[Source text]:
—————

11. A ventilating device as claimed in claim 10 wherein said one end of each of said passages defines an exhaust opening larger than said valve member, said other end defining an intake opening smaller than said valve member.
12. A ventilating device as claimed in claim 11 further comprising a screen mounted across said exhaust openings to retain said valve members within said passages and to prevent ingestion of wind driven debris into said passages.
13. A ventilating device as claimed in claim 10 wherein the structure includes a roof having a V-shaped ridge formed by two upwardly sloping sides, said ventilating opening extending longitudinally along said ridge, said plurality of passages including two rows of passages, one of said rows following said ventilating opening along one of said sloping sides and the other of said rows following said ventilating opening along the other of said sloping sides, said frame extending between said rows to cover said ventilating opening.
14. A ventilating device as claimed in claim 10 wherein said structure includes a vertical wall defining said ventilating opening, said plurality of passages forming a grid of passages within said ventilating opening, said grid following the plane of said wall.
15. A ventilating device as claimed in claim 14 wherein each of said passages includes an inclined surface from said exhaust opening to said intake opening, said valve member moving along said inclined surface when moving between said opened and said closed positions, and side surfaces which taper toward one another with distance from said exhaust opening to guide said valve member into sealing engagement with said intake opening when in said closed position.
16. A ventilating device as claimed in claim 12 wherein said frame includes a seating surface defining the perimeter of said passage intake opening, said sphere engaging said seating surface when in said active position.

—————

[Dataset records]:
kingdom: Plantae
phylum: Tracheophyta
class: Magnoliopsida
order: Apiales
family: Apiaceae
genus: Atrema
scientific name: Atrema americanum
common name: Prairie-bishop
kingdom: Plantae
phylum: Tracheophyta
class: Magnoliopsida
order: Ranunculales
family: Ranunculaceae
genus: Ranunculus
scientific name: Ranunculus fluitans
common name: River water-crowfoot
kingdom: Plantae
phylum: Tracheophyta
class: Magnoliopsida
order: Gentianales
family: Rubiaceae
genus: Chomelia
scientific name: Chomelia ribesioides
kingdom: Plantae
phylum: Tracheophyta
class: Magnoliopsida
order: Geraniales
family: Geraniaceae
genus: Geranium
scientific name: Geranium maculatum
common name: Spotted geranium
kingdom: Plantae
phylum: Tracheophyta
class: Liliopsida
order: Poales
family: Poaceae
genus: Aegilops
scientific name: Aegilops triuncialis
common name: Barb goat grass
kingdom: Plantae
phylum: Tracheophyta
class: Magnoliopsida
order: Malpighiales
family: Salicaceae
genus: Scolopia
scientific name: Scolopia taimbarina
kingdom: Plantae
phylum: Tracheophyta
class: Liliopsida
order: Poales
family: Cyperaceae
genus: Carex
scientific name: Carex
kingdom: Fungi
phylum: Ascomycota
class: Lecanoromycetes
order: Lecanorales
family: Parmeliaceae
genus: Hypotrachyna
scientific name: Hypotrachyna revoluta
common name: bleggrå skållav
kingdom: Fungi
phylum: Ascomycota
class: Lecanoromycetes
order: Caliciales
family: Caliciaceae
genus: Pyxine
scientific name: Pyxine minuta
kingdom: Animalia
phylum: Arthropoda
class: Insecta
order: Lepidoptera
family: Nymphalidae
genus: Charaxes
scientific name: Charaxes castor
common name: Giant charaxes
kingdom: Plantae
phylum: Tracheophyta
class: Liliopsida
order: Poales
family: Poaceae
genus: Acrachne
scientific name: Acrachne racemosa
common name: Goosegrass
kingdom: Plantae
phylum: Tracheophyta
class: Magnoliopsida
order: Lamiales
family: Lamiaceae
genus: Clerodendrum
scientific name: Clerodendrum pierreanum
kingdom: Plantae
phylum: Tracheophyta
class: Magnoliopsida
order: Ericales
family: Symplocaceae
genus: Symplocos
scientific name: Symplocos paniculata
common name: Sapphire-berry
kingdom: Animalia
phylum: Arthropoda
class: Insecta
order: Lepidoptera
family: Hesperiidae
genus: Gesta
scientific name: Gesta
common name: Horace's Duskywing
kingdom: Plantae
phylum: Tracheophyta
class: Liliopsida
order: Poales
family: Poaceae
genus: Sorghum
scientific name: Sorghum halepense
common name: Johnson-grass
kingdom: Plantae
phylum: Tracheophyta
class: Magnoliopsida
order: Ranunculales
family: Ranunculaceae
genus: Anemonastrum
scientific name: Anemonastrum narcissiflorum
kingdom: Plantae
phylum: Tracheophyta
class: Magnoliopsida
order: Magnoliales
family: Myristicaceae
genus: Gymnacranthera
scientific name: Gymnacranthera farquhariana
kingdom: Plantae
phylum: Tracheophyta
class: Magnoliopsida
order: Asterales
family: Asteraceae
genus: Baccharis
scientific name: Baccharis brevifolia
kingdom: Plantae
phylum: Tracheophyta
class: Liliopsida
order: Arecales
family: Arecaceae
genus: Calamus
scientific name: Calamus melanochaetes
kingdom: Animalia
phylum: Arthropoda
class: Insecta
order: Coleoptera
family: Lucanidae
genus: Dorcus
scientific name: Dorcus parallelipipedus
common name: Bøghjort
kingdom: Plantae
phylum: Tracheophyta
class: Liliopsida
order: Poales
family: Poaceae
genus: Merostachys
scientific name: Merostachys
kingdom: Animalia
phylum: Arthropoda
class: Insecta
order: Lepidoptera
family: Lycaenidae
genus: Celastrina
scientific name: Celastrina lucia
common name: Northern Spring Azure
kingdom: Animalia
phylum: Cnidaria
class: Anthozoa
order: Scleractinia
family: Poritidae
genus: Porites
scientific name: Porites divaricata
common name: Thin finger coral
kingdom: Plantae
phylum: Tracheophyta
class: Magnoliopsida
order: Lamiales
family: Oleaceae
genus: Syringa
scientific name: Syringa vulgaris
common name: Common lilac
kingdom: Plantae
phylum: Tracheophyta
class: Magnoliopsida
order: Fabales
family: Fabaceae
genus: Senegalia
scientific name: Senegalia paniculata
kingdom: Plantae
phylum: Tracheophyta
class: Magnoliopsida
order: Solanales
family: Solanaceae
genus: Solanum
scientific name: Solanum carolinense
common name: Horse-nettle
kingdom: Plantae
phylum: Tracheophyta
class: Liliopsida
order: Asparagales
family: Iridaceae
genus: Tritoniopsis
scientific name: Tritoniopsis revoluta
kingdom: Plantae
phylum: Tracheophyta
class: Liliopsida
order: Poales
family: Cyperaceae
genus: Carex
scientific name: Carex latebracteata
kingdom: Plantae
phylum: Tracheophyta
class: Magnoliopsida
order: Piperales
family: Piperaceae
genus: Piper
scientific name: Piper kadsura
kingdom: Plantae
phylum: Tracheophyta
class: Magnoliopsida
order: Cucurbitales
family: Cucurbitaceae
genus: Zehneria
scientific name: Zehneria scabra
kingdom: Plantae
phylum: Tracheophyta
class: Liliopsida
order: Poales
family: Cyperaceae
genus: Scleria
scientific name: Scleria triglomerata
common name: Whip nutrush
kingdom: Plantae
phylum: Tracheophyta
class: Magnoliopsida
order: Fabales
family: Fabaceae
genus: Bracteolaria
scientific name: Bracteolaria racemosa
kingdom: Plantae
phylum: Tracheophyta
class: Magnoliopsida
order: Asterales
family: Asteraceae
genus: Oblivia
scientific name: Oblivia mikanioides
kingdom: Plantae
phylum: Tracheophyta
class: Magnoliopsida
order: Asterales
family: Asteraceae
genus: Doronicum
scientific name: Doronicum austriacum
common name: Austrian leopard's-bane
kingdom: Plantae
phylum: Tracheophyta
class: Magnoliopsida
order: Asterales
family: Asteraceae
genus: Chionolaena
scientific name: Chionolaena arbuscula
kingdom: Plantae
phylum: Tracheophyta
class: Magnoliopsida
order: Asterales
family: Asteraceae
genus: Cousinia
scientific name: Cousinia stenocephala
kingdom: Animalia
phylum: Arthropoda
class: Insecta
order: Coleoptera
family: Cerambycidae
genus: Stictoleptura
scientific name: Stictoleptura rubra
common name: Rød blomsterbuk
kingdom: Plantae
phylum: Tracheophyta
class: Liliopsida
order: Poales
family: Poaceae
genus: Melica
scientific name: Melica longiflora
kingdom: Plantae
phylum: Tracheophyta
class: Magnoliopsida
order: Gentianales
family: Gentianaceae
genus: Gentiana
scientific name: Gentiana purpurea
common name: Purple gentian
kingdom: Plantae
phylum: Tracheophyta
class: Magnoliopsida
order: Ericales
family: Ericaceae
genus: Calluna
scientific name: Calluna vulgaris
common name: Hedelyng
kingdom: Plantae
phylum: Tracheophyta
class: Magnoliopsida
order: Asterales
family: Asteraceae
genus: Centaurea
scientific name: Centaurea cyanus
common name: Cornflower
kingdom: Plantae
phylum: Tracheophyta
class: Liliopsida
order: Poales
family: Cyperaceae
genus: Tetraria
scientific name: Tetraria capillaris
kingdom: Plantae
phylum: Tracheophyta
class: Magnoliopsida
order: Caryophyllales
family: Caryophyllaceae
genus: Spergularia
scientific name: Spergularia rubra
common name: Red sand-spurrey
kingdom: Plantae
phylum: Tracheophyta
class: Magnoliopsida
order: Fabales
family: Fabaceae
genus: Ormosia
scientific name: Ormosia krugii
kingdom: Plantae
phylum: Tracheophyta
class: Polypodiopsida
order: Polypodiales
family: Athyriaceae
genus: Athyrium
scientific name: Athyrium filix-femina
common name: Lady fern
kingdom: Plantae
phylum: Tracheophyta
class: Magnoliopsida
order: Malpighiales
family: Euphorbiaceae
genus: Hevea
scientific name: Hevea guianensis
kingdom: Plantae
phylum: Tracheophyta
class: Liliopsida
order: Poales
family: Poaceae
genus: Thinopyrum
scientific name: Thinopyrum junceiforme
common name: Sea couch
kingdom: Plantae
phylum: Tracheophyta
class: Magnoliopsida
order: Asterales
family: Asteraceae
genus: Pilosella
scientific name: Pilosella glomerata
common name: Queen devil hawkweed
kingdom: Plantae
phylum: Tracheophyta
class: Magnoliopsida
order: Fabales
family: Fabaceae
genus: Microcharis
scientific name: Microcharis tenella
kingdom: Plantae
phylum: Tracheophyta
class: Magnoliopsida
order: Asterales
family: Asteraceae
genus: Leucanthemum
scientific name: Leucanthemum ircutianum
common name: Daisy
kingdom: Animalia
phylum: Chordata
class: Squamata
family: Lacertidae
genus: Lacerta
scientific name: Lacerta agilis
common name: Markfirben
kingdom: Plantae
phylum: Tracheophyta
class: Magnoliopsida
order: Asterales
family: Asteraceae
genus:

—————

[Given problem 1]: Reproduce the ventilating device claims from "13. A ventilating" to "said ventilating opening.", substituting "peak" for "ridge".
[Given problem 2]: Continue the ventilating device claims from the point where they stop.

[Task answer 1]:
13. A ventilating device as claimed in claim 10 wherein the structure includes a roof having a V-shaped peak formed by two upwardly sloping sides, said ventilating opening extending longitudinally along said peak, said plurality of passages including two rows of passages, one of said rows following said ventilating opening along one of said sloping sides and the other of said rows following said ventilating opening along the other of said sloping sides, said frame extending between said rows to cover said ventilating opening.

[Task answer 2]:
17. A ventilating device for a structure having a soffit defining a ventilating opening therein for communicating air between an interior space within said structure and the atmosphere, said device comprising:
a frame substantially conforming to said ventilating opening for mounting therein, said frame defining a vertical passage extending upwardly from said ventilating opening into said interior space from an exhaust opening substantially planar with said ventilating opening to an intake opening above said exhaust opening;
a grill extending across said exhaust opening for preventing entry of objects into said passage; and
a sphere situated within said passage, said sphere being freely movable within said passage between an inactive position wherein said sphere rests on top of said grill to permit airflow through said passage around said sphere and an active position wherein said sphere blocks said intake opening to block airflow through said passage, said orb moving into said active position in response to a predetermined amount of wind pressure entering said exhaust opening.
18. A ventilating device for a structure having a ventilating opening, said device comprising:
a frame extending across said ventilating opening, said frame defining a passage for communicating said ventilating opening to ambient atmosphere;
a valve member enclosed within said passage movable between an opened position to communicate said ventilation opening to atmosphere when the ambient wind speed is below a predetermined speed and a closed position to block said passage to prevent ingestion of wind blown moisture into said structure through said ventilation opening when said ambient wind speed exceeds said predetermined speed; and
a valve seat disposed within said passage, said valve member being disengaged from said valve seat when in said opened position and engaging said valve seat when in said closed position,
said passage including side surfaces which taper toward said valve seat to guide said valve member into said engagement with said valve seat.
19. A ventilating device as claimed in claim 18 wherein said frame defines a plurality of said passages.
20. A ventilating device as claimed in claim 19 wherein each of said passages includes one end adjacent said ventilating opening and another end spaced away from said ventilating opening, each said valve member being located at said one end when in said opened position.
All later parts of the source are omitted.